Extracted text =>
----------------------------------------

Why didn’t they see it coming? Why didn’t the financial media tell us that capitalism was about to implode? How can it help us through the current climate of cuts and austerity? Since 2008 Financial journalism has had a lot of questions to answer.
That’s why we do research on it at Polis [indeed we have a seminar on September 22nd – email firstname.lastname@example.org if you are interested] and why the Centre for the Study of Financial Innovation held a public discussion with top business journalists like the BBC’s Robert Peston and MoneyWeek’s Merryn Somerset-Webb in the City this week.
In fact, there is lots of very good financial journalism in the UK and some of it’s getting better. Even the business people seemed to think so – including Sir Michael Bishop, who has been subject to great media attention in the past. The BBC has upped its game in this area and specialist magazines like MoneyWeek provide fantastic personal finance coverage and independent and hard-hitting analysis. But it can never be good enough.
Financial journalism will always disappoint those in a complex and basically boring business who bemoan the fact that the media is ignorant and that the public doesn’t understand (or care) about the finer points about annuities, dividends and compound interest rates.
Indeed, specialist financial journalism will always fail to reach the great mass of people who really need to know, as opposed to the silver surfers with time and money on their hand to investigate the issues and profit from the good financial journalism that is out there.
Some real barriers to progress were identified:
- The chilling effect of litigation and financial PR
- The lack of resource for investigation
- The lack of journalists who are passionate and expert about finance – as opposed to doing it by default
Some ideas were suggested to improve the situation. How about a compulsory Personal Finance GCSE in schools? Robert Peston also made the point that there needs to be a more sophisticated approach by companies to encourage engagement in financial affairs by the media and thus the public.
I would go further.
If you look at science, it has improved reporting of the subject by a concerted effort to address the previous faults of science reporting. A Science Media Centre was set up. Scientists were trained and encouraged to deal with the media. Media organisations made a deliberate effort to improve their coverage – for example of climate change. Money was put into research about science media. People like Ben Goldacre were prepared to use new media (as well as old) to speak out independently and critically both about science and science media’s faults.
That is what finance needs.
We also need to know more about what people understand about finance through the media. How do they get their information and what do they do with it? How good is the information? How can we improve journalist training? How good are our financial journalists? What are the codes and practices in respect of PR or law?
Polis is doing some work in this area but both the financial media and the financial industry itself needs to be much more involved. It won’t be able to improve the situation until it knows what the problem is.
And this is going to become ever more important. We already have to manage our own private financial affairs, now the government is hoping that we will be able to manage all our financial dealings with the state as well. That’s why financial journalism matters.

----------------------------------------

Data excerpted from a collection:
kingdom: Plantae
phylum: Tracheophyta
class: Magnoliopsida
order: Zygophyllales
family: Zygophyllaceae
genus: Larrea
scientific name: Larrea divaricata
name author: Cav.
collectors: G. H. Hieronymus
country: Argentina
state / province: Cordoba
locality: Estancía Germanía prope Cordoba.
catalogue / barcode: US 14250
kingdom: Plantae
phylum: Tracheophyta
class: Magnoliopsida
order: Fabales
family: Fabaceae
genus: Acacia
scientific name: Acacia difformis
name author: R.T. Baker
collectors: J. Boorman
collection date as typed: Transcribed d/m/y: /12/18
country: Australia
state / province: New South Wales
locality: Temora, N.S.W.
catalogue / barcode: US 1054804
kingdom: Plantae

----------------------------------------

To do =>
According to the piece on financial journalism, what three barriers to progress were identified? The data plays no part in what is asked here.

Response to this task =>
The chilling effect of litigation and financial PR, the lack of resource for investigation, and the lack of journalists who are passionate and expert about finance.